Макиавелли: Так ты знаешь о будущей истории, Сократ? Расскажи, умоляю тебя!
Сократ: Я расскажу тебе лишь то, что поможет нам разобраться в сегодняшнем вопросе. Во второй половине XX века существовало государство, которое следовало твоему совету об образовании колоний или поселений на землях, отвоеванных у другого народа. Государство называлось Израиль. Оно было основано в 1948 году на землях, отобранных у арабского народа, называемого палестинцами. Впервые за 18 столетий евреи получили свое государство. Палестинцы при помощи могущественных арабских соседей, включая Египет, развязали три войны, чтобы вернуть эти земли. Вместо этого, они лишь уступили еще больше арабской земли Израилю. После каждой войны евреи строили свои поселения на завоеванных землях и заселяли их своими гражданами.
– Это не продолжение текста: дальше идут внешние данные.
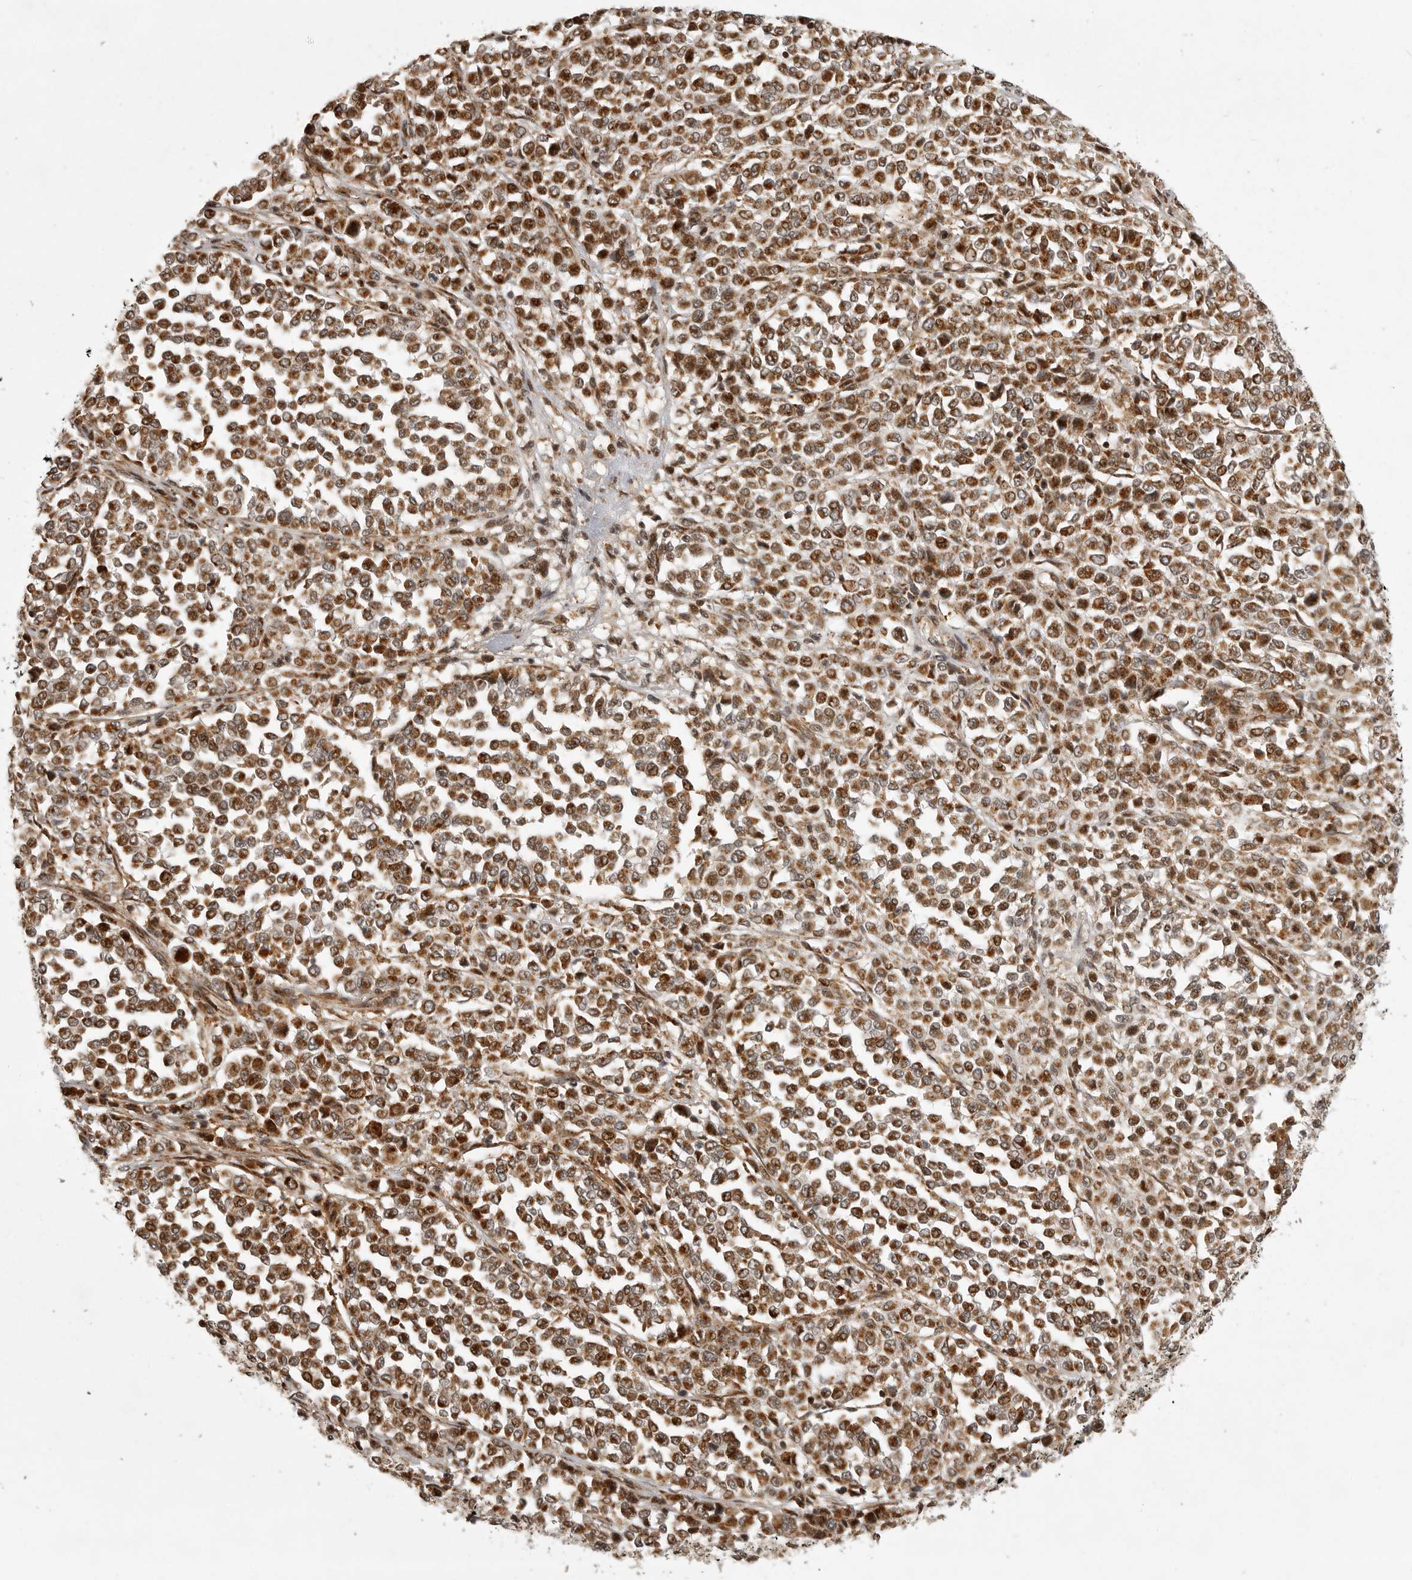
{"staining": {"intensity": "strong", "quantity": ">75%", "location": "cytoplasmic/membranous"}, "tissue": "melanoma", "cell_type": "Tumor cells", "image_type": "cancer", "snomed": [{"axis": "morphology", "description": "Malignant melanoma, Metastatic site"}, {"axis": "topography", "description": "Pancreas"}], "caption": "Brown immunohistochemical staining in malignant melanoma (metastatic site) shows strong cytoplasmic/membranous expression in about >75% of tumor cells.", "gene": "NARS2", "patient": {"sex": "female", "age": 30}}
Макиавелли: Мудрая стратегия.
Сократ: Но она не сработала. Она постоянно десятилетиями провоцировала палестинцев и других арабов на насилие. Они даже становились смертниками-самоубийцами, лишь бы сеять страх и смерть среди евреев. И что бы ни предпринимали евреи – переговоры, компромиссы, возврат завоеванных земель, контратаки, рейды, репрессии – ничего не приводило к стабильности и миру. Когда у палестинцев не было оружия, они кидали камни в вооруженных израильских солдат.
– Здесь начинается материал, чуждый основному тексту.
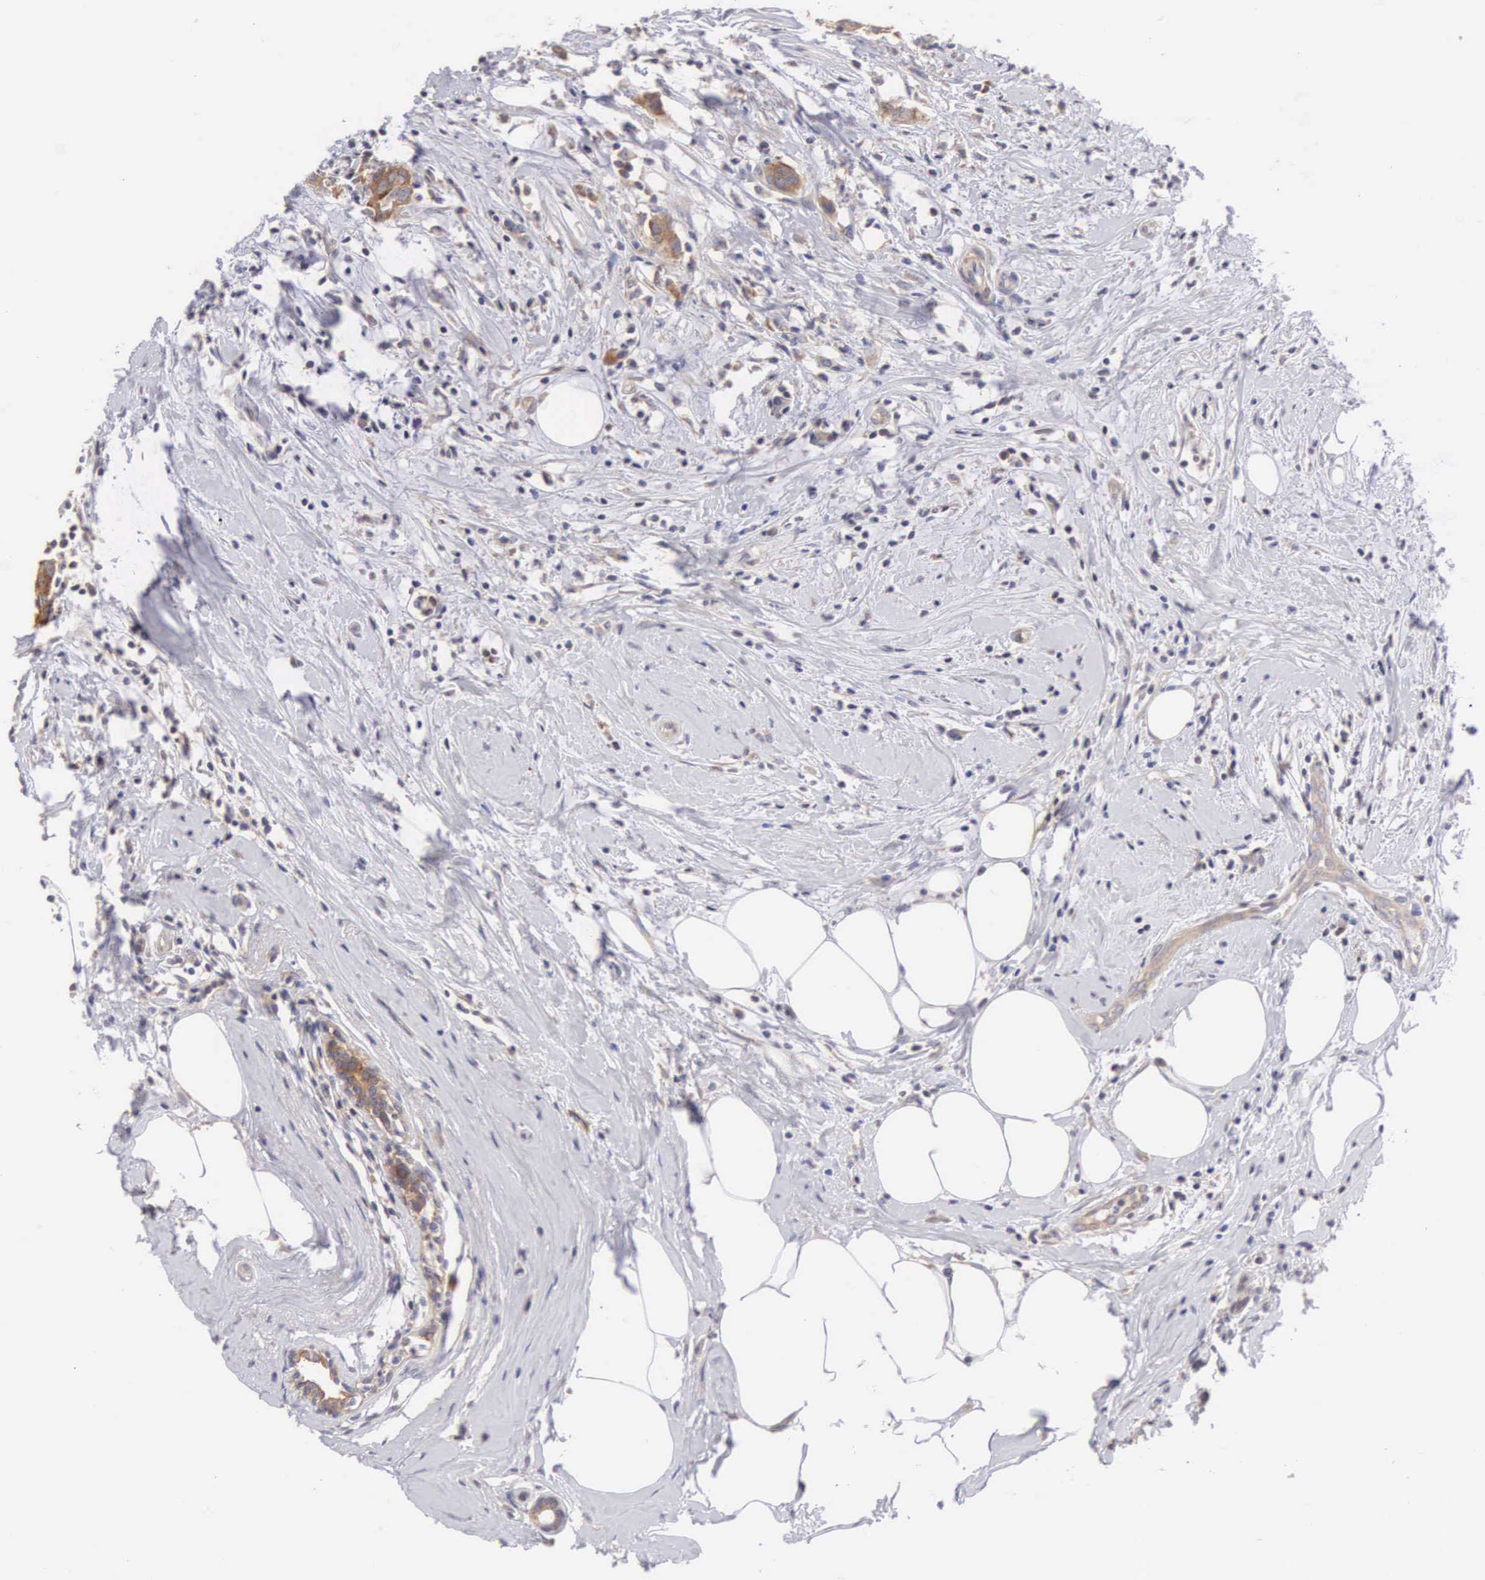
{"staining": {"intensity": "moderate", "quantity": ">75%", "location": "cytoplasmic/membranous"}, "tissue": "breast cancer", "cell_type": "Tumor cells", "image_type": "cancer", "snomed": [{"axis": "morphology", "description": "Duct carcinoma"}, {"axis": "topography", "description": "Breast"}], "caption": "High-magnification brightfield microscopy of breast infiltrating ductal carcinoma stained with DAB (3,3'-diaminobenzidine) (brown) and counterstained with hematoxylin (blue). tumor cells exhibit moderate cytoplasmic/membranous staining is identified in about>75% of cells. The staining was performed using DAB (3,3'-diaminobenzidine), with brown indicating positive protein expression. Nuclei are stained blue with hematoxylin.", "gene": "TXLNG", "patient": {"sex": "female", "age": 55}}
Макиавелли: Евреи должны были ответить на жестокость еще большей жестокостью, если у них были военные ресурсы.
Сократ: Они так и сделали.
Макиавелли: Каков был результат?
Сократ: Насилие не прекратилось.
Макиавелли: Нужно было доводить до летального исхода. Мертвые не поднимают восстаний.
Сократ: Они и довели до летального исхода.
Макиавелли: Что? Арабские духи восстали из могил? Мертвые смогли отомстить?
Сократ: Нет. Отомстили живые. Потому что у них была связь с мёртвыми. Возможно, это тот факт о человеческой природе, который ты не заметил, когда писал «все же прочие останутся в стороне и поэтому скоро успокоятся, да, кроме того, побоятся, оказав непослушание, разделить участь разоренных соседей».
Макиавелли: Какой же факт ты имеешь в виду?
Сократ: У него много названий. «Солидарность». «Сотрудничество». «Преданность». Или ты считаешь, что эти слова не имеют никакого отношения к человеческой природе?
Макиавелли: Это всё идеалы. Они могли и влиять на некоторых людей в некоторые времена и в некоторых обстоятельствах, подобно созерцанию шедевров или моральному воодушевлению. Но желание избежать боли и болезненной смерти движет всеми людьми во все времена, потому что они влияют на них не так, как идеи, которые еще нужно сделать реальными, а как уже реально существующие стимулы внутри их природы.
Сократ: То есть, пользуясь терминами, которые ввелмой «внук» по философии Аристотель, моральные идеи движут человеком как конечные причины, но не как действующая причина. Ты это хотел сказать?
Макиавелли: Точно!
Сократ: То есть если говорить только о природе человека, о его чистой природе, о состояниях, когда поведение человека определяется только тем, что уже существует в его природе, каждый человек эгоистичен и стремится к соперничеству?
Макиавелли: Конечно.
Сократ: То есть природное состояние – это состояние войны?
Макиавелли: Точно! Почему, как ты думаешь, все люди во все времена истории воевали? Очевидно, что это заложено в самой их природе.
Сократ: Но люди во все времена также и сотрудничали друг с другом, формировали сообщества и создавали законы. Почему и это не признать частью их природы?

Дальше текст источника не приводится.